··· RECORDS SUPPLIED ···
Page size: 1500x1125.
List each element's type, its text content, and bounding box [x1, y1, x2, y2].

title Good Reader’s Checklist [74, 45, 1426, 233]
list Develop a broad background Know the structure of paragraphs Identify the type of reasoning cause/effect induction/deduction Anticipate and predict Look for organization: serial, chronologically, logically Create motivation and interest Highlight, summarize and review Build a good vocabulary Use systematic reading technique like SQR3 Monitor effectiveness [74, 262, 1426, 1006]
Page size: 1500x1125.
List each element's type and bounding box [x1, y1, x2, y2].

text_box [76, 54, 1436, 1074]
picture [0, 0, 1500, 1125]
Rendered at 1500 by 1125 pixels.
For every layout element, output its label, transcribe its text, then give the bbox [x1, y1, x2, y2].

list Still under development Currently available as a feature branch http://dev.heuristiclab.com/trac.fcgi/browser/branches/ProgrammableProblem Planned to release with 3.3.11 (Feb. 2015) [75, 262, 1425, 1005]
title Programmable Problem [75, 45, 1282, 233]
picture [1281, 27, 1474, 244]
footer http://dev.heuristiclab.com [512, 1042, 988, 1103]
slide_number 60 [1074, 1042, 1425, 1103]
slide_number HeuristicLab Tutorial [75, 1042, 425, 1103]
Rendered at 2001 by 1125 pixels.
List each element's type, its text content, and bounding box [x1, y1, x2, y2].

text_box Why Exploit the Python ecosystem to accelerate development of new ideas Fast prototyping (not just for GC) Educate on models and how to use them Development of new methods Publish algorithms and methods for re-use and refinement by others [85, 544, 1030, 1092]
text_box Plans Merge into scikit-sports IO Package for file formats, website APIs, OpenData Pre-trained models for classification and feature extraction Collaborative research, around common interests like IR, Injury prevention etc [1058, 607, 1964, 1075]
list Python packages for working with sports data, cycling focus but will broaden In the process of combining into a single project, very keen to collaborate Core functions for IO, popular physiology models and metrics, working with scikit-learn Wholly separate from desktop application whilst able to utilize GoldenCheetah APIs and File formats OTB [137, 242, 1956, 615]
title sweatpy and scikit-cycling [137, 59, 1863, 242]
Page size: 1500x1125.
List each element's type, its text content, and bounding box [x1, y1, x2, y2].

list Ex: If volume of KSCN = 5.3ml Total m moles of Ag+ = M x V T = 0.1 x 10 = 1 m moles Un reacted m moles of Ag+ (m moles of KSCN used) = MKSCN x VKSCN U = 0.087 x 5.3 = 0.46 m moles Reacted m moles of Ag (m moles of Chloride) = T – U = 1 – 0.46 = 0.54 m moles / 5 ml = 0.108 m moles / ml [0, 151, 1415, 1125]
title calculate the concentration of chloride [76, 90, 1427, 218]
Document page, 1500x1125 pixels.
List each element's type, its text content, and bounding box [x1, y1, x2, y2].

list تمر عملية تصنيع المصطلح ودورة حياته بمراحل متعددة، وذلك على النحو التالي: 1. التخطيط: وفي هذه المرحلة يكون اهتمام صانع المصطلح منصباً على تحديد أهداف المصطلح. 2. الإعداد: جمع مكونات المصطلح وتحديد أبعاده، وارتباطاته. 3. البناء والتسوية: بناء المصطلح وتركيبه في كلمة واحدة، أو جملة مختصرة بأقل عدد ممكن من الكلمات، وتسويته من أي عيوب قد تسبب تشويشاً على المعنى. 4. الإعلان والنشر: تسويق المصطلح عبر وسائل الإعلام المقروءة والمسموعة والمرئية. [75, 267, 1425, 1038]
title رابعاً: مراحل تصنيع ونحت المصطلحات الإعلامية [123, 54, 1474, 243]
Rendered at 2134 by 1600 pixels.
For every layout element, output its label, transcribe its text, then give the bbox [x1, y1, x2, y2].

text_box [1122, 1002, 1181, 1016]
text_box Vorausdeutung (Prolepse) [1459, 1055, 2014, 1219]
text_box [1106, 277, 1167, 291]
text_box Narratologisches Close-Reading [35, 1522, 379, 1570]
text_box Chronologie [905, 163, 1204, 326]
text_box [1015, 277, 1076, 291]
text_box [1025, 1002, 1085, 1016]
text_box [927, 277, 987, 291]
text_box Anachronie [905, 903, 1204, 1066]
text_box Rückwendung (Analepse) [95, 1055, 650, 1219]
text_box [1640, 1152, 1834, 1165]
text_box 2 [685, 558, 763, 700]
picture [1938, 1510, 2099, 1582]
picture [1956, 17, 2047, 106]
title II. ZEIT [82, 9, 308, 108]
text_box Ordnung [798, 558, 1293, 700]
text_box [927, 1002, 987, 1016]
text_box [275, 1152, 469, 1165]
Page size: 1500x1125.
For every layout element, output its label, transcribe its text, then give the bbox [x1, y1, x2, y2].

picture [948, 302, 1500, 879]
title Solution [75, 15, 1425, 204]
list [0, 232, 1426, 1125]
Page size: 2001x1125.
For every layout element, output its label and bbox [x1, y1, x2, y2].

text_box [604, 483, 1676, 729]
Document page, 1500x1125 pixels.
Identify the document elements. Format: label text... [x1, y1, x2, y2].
···
What is the number of lines in the listing above that contain the word "Rendered"? Reply with that number alone.

3